MA - Debate to allow noncitizens to vote in elections
http://www.boston.com/news/local/massac ... ts_debate/
LETTING NONCITIZENS VOTE
Descendants debate
As City Council takes up the issue, family histories fuel disagreement
By Matt Viser, Globe Staff | April 12, 2007
Szmulek Rozental sailed into New York Harbor April 10, 1948, a 16-year-old who had survived the horrors of a German concentration camp. Over the course of his new life in America, he would change his name to Steve Ross, learn English, and raise a family in Newton, imbuing his children with the gratitude he felt for a country that welcomed him when so much of the world had been hostile.
"I grew up hearing every day of my life that I should be grateful to be an American," one of those children, Councilor Michael P. Ross of District 8, said yesterday.
As the City Council took up a controversial proposal yesterday to grant noncitizens the right to vote in Boston elections, Ross is one of the measure's leading proponents, drawing on the deeply held beliefs of his immigrant father.
But another city councilor who comes from immigrant stock, Salvatore LaMattina of District 1, is just as fiercely opposing the measure, citing his own family experiences.
LaMattina's grandfather, Silvistro "Sonny" DeRuosi, came from Naples and led a life in America not unlike that of Steve Ross and millions of other immigrants. He moved to East Boston in the early 1920s, toiling as a factory worker at General Electric and as a waiter at several Italian restaurants to support a wife and 11 children.
According to a story that became a refrain of LaMattina's childhood, DeRuosi labored for his citizenship so that he could vote, expressly for James Michael Curley, the long-serving mayor of Boston.
The message DeRuosi passed on: Citizenship and voting go together, as fundamental pieces of American life and identity.
"To him, voting was sacred," LaMattina says now.
Shaped by a wide range of immigrant tales in their own family histories, councilors come to the immigrant voting measure with widely diverging stances. The debate reflects the deeper questions surrounding immigration issues in Boston, where waves of new immigrants are reshaping the city.

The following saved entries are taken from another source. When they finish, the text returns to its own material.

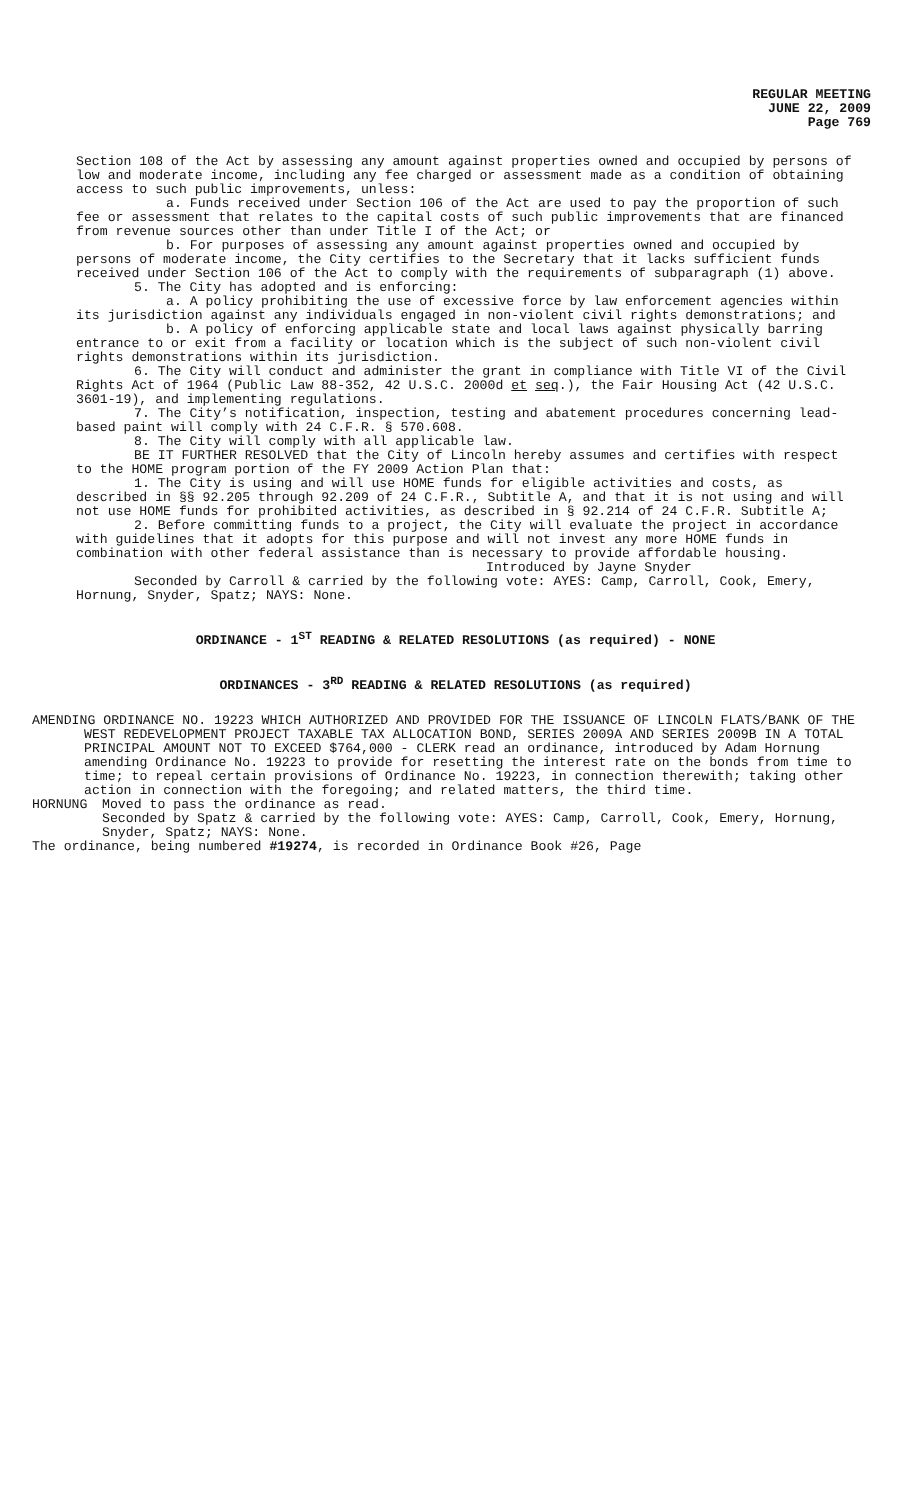REGULAR MEETING
JUNE 22, 2009
Page 769
Section 108 of the Act by assessing any amount against properties owned and occupied by persons of low and moderate income, including any fee charged or assessment made as a condition of obtaining access to such public improvements, unless:
a. Funds received under Section 106 of the Act are used to pay the proportion of such fee or assessment that relates to the capital costs of such public improvements that are financed from revenue sources other than under Title I of the Act; or
b. For purposes of assessing any amount against properties owned and occupied by persons of moderate income, the City certifies to the Secretary that it lacks sufficient funds received under Section 106 of the Act to comply with the requirements of subparagraph (1) above.
5. The City has adopted and is enforcing:
a. A policy prohibiting the use of excessive force by law enforcement agencies within its jurisdiction against any individuals engaged in non-violent civil rights demonstrations; and
b. A policy of enforcing applicable state and local laws against physically barring entrance to or exit from a facility or location which is the subject of such non-violent civil rights demonstrations within its jurisdiction.
6. The City will conduct and administer the grant in compliance with Title VI of the Civil Rights Act of 1964 (Public Law 88-352, 42 U.S.C. 2000d et seq.), the Fair Housing Act (42 U.S.C. 3601-19), and implementing regulations.
7. The City’s notification, inspection, testing and abatement procedures concerning lead-based paint will comply with 24 C.F.R. § 570.608.
8. The City will comply with all applicable law.
BE IT FURTHER RESOLVED that the City of Lincoln hereby assumes and certifies with respect to the HOME program portion of the FY 2009 Action Plan that:
1. The City is using and will use HOME funds for eligible activities and costs, as described in §§ 92.205 through 92.209 of 24 C.F.R., Subtitle A, and that it is not using and will not use HOME funds for prohibited activities, as described in § 92.214 of 24 C.F.R. Subtitle A;
2. Before committing funds to a project, the City will evaluate the project in accordance with guidelines that it adopts for this purpose and will not invest any more HOME funds in combination with other federal assistance than is necessary to provide affordable housing.
Introduced by Jayne Snyder
Seconded by Carroll & carried by the following vote: AYES: Camp, Carroll, Cook, Emery, Hornung, Snyder, Spatz; NAYS: None.
ORDINANCE - 1<sup>ST</sup> READING & RELATED RESOLUTIONS (as required) - NONE
ORDINANCES - 3<sup>RD</sup> READING & RELATED RESOLUTIONS (as required)
AMENDING ORDINANCE NO. 19223 WHICH AUTHORIZED AND PROVIDED FOR THE ISSUANCE OF LINCOLN FLATS/BANK OF THE WEST REDEVELOPMENT PROJECT TAXABLE TAX ALLOCATION BOND, SERIES 2009A AND SERIES 2009B IN A TOTAL PRINCIPAL AMOUNT NOT TO EXCEED $764,000 - CLERK read an ordinance, introduced by Adam Hornung amending Ordinance No. 19223 to provide for resetting the interest rate on the bonds from time to time; to repeal certain provisions of Ordinance No. 19223, in connection therewith; taking other action in connection with the foregoing; and related matters, the third time.
HORNUNG Moved to pass the ordinance as read.
Seconded by Spatz & carried by the following vote: AYES: Camp, Carroll, Cook, Emery, Hornung, Snyder, Spatz; NAYS: None.
The ordinance, being numbered #19274, is recorded in Ordinance Book #26, Page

With one in four Boston residents foreign-born, immigrants are increasingly a factor in city life, but two-thirds of these residents cannot vote because they are not citizens, a fact that some say unfairly prohibits them from fully participating.
"We have to recognize that the time to do this has come," said Felix Arroyo, the City Council's first Hispanic member, who sponsored the measure.
It would allow legal immigrants who are not US citizens to vote in municipal elections as long as they sign a form indicating they are legal residents of Boston and "in good faith intend to become" US citizens. "It is the right thing to do."
Arroyo was born in Puerto Rico and is a US citizen.
Many on the council are descended from immigrants; about half of the 13 members come from Irish backgrounds, with ancestors who immigrated to Boston. Those councilors did not speak during yesterday's hearing, but privately several said they oppose allowing noncitizens to vote because they feel it would devalue the work previous immigrants went through to become citizens.
Councilor Sam Yoon, the council's first Asian-American, supports Arroyo's measure. His parents left Korea for the United States in 1970, hoping for a better education for their children. They eventually settled in Lebanon, Pa., and did their best to become part of the community while still speaking Korean at home and dining on native dishes of kimchi and bi bim bap. Yoon and his parents became citizens, but it took nearly 10 years.
"As an immigrant, you always fight the sense that you don't belong here," Sam Yoon said in an interview yesterday.
"I ran for this office in part to represent a community that has the same sort of feeling, that we don't belong."
In response to Arroyo's measure, LaMattina sponsored a separate measure yesterday aimed at encouraging citizenship with services such as city-sponsored English classes.
Mayor Thomas M. Menino, who has been generally supportive of immigration rights issues, has not yet decided whether to support allowing immigrants to vote in city elections, which would need the approval of the Legislature.
"One thing that we should be addressing more than that is to get these immigrants to be citizens first," Menino said in a recent interview. "That's a real issue."